Özel Arama

23 Eylül 2010 Perşembe

Kadıköy'de bir korku filmi



Herşey o kara mayıs sabahı başladı. Son maçta kaçan şampiyonluk bir süreç başlattı. Bir mayıs akşamı önce kayalıklara vurup sonra da okyanusta batan bir geminin parçalarının karaya sürüklenip, sahile vurmasını izledik. Bu olaya aşinayız biz
Fenerbahçeliler; son dakikada şampiyonluk yitirmek, kupa kaybetmek...

Artık acı çekmekten kımıldayacak, yarına inanacak hali kalmadı insanların. Belki başka takım taraftarları günlük hayatına dönebiliyor büyük hezizmetler sonrası. Örneğin 6 Kasım 2007'deki 8-0'lık Liverpool-Beşiktaş maçı sonrası Beşiktaş Çarşı'da gezdiğimde insanlar hayatına kaldığı gibi devam edebiliyorlardı, arkadaşlarım da öyle... Ya da 10 yıldır Kadıköy'de oynanan Fenerbahçe-Galatasaray derbilerinden sonra Galatasaraylı dostlarımın yaşantısına hiçbirşey yokmuşçasına devam edebilmeleri gibi...

Fakat Fenerbahçe'nin kaçan 2 şampiyonluğundan sonra benim gözlemlediğim şeyler ilginçti. Sanki dünyanın sonu gelmiş gibiydi.İşine gücüne gidemeyen kelli felli adamlar. Telefonunu kapatan saçına aklar düşmüş amcalar, cadde üstünde gözyaşları arasında sinir krizi geçiren gencecik bedenler ve daha neler neler... Benim içinde çok farklı değildi. Sağda solda bizlerle dalga geçen, hakaret edip aşağılayan dostlarımdan soğudum her defasında... Bazılarıyla arkadaşlığımı sonlandırdım. Belki de ben ve benim gibiler hatalı, haksız...

Yılların geleneği, Beşiktaş, Galatasaray ve diğer takımların taraftarları için bayram havası vardı adeta... Onların da hakkıydı çünkü, rakiplerinin böylesi bir hezimeti yaşaması, onların tabiriyle "eğlence Fenerbahçe"ye denk gelmek önemliydi.

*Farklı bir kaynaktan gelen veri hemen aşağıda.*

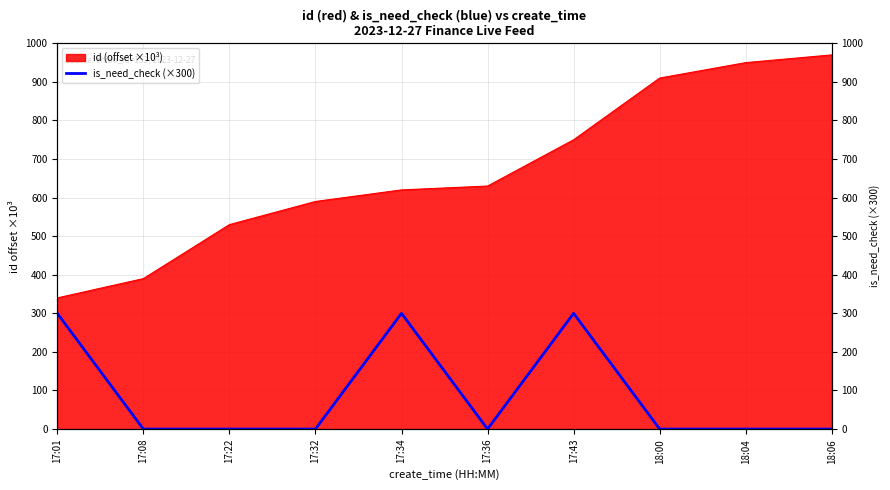

What is the label of the 9th point from the right?

17:08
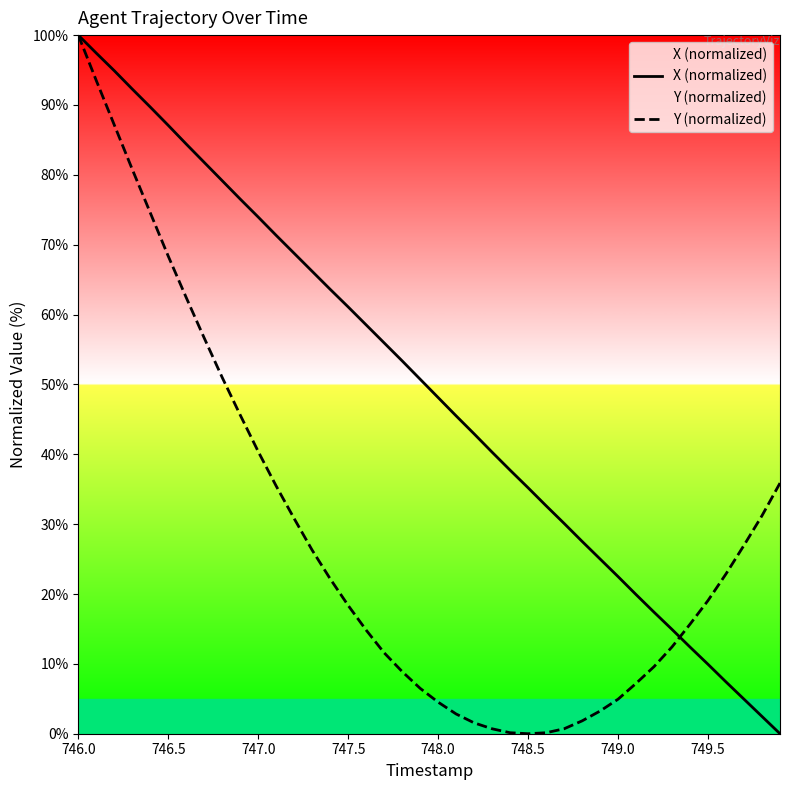

What are all the series names shown in the legend?

X (normalized), Y (normalized)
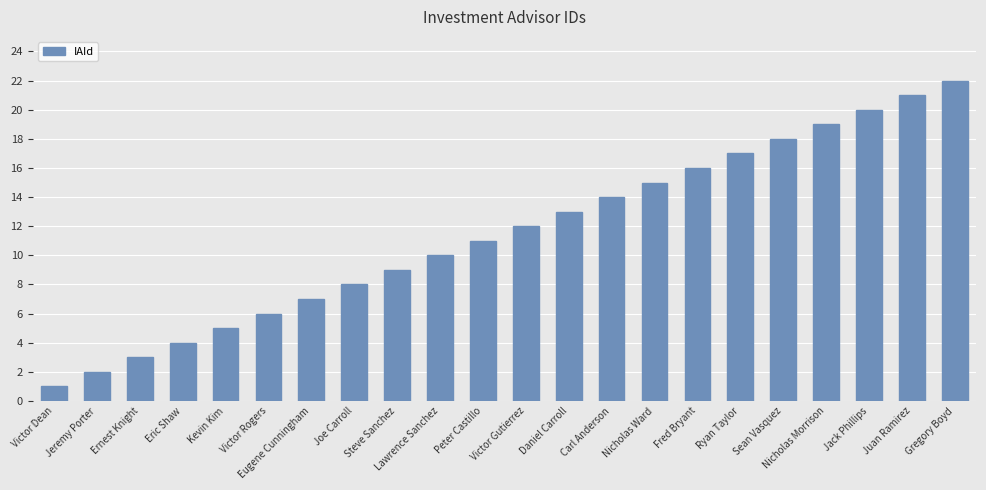

True or false: the data shows 11 at Fred Bryant.

False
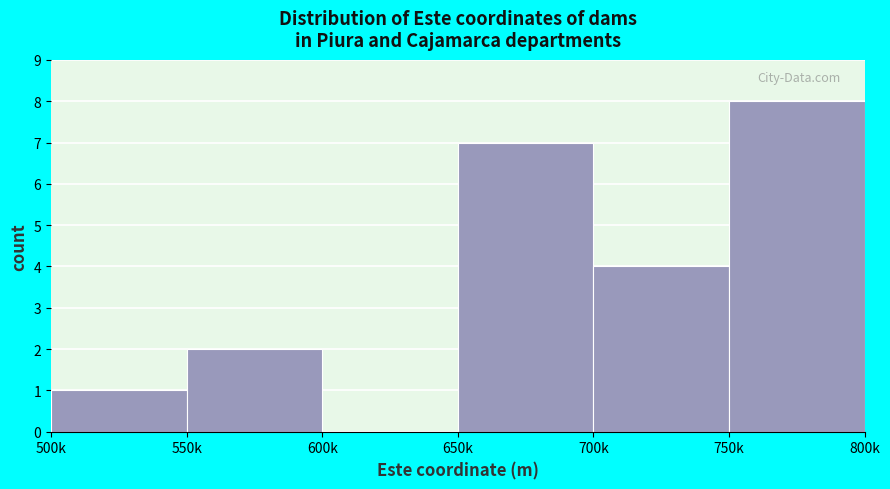

Reading right to left, list all the values displayed in this chart.

750k=8	700k=4	650k=7	600k=0	550k=2	500k=1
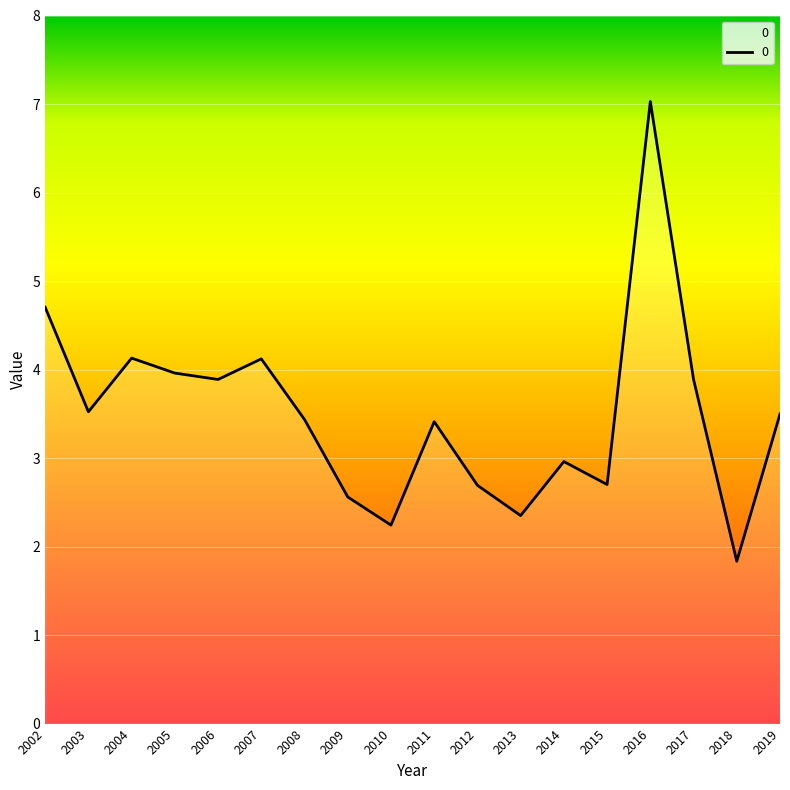

At which category does the chart reach its peak across all series?

2016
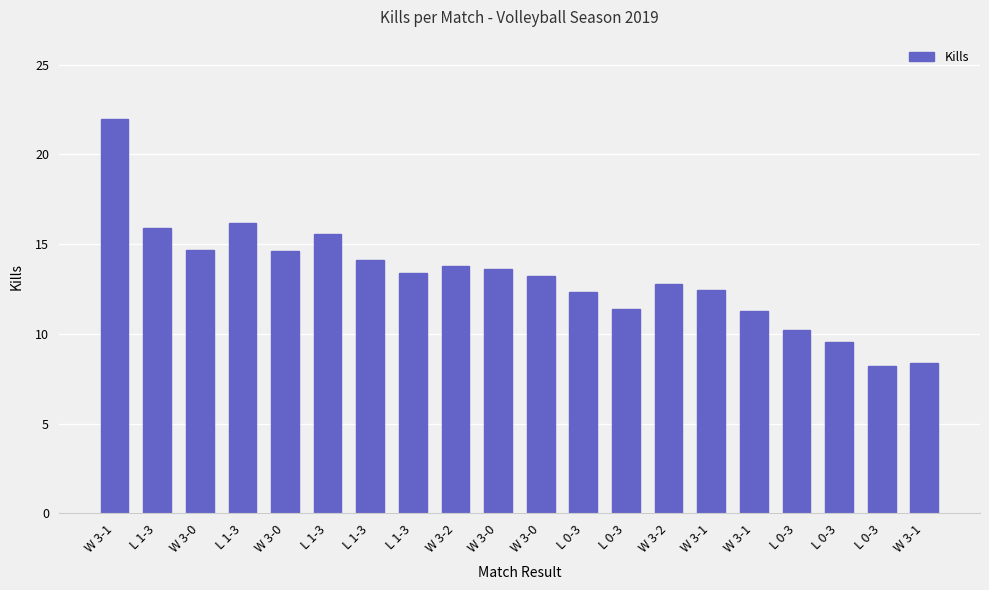

How many distinct data groups are displayed?

1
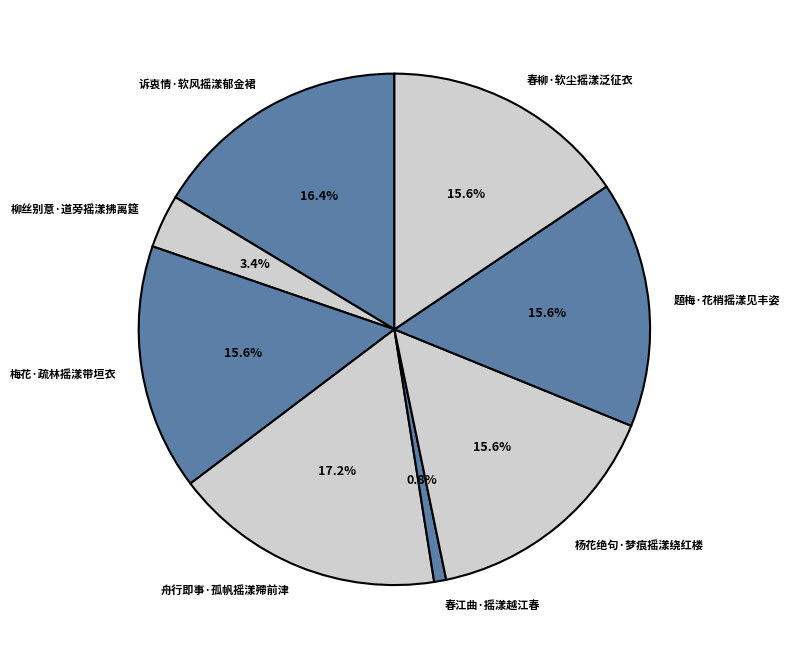

How many slices are in this pie chart?

8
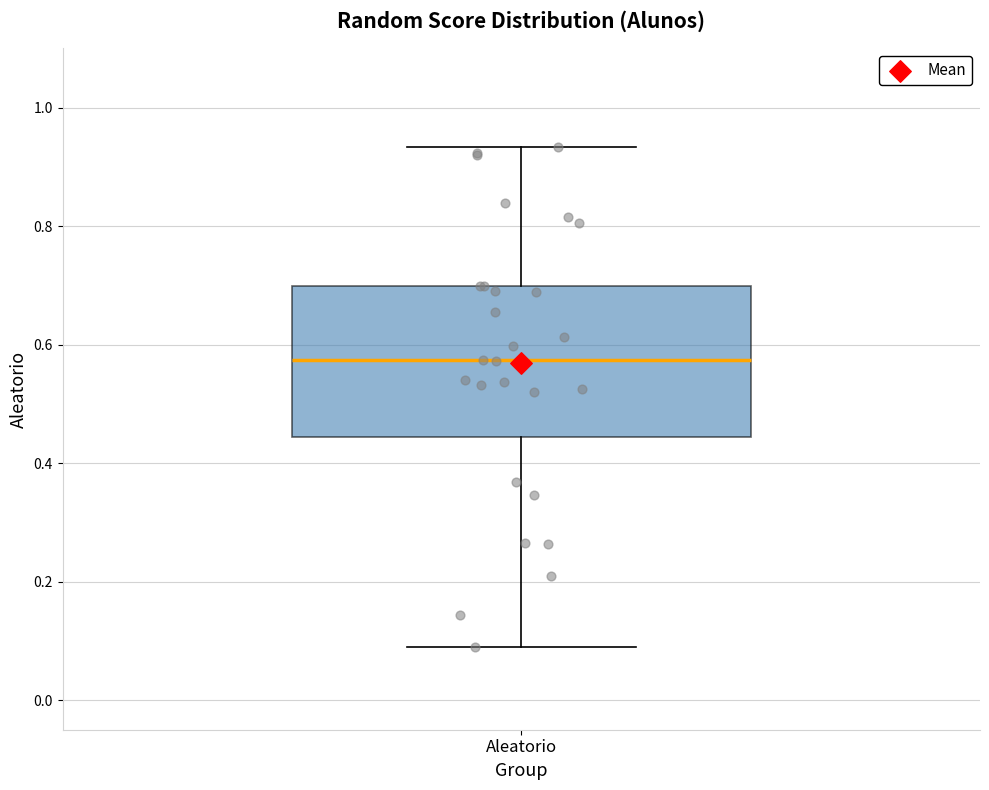

Where does the lower whisker of the box for Aleatorio end on the y-axis? The values are not printed on the chart, so give them approximately, as read against the axis.

0.08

Tam dört yıl sonra yaşanılan bu 2. hezimet, başka bir kulüpte olsaydı, başkanı yeni göreve gelmiş bir adam olsa bile sanırım onurlu bir biçimde istifa edip giderdi. Fakat Sayın Başkan Aziz Yıldırım 2006'daki facia'da kulübün başındaydı ve 2010'da göz göre göre aynı facia yaşanırken dümendeki isim yine O'ydu.. Bir başkan düşünün ki, her fırtınada Teknik direktör kellesi alıp taraftara sunsun. Kimler geçmedi ki bu yoldan; Ülkesine Dünya Kupası'nda yarı final oynatan Joachim Low, Fenerbahçe'ye en büyük Avrupa zaferleri ve kariyerini yaşatmış Arthur Zico, İspanya'yı Avrupa şampiyonu yapan Luis Aragones... O kadar güzel inanıyoruz ki bahanelere, başka hiçbir gerçeği kabullenemiyoruz.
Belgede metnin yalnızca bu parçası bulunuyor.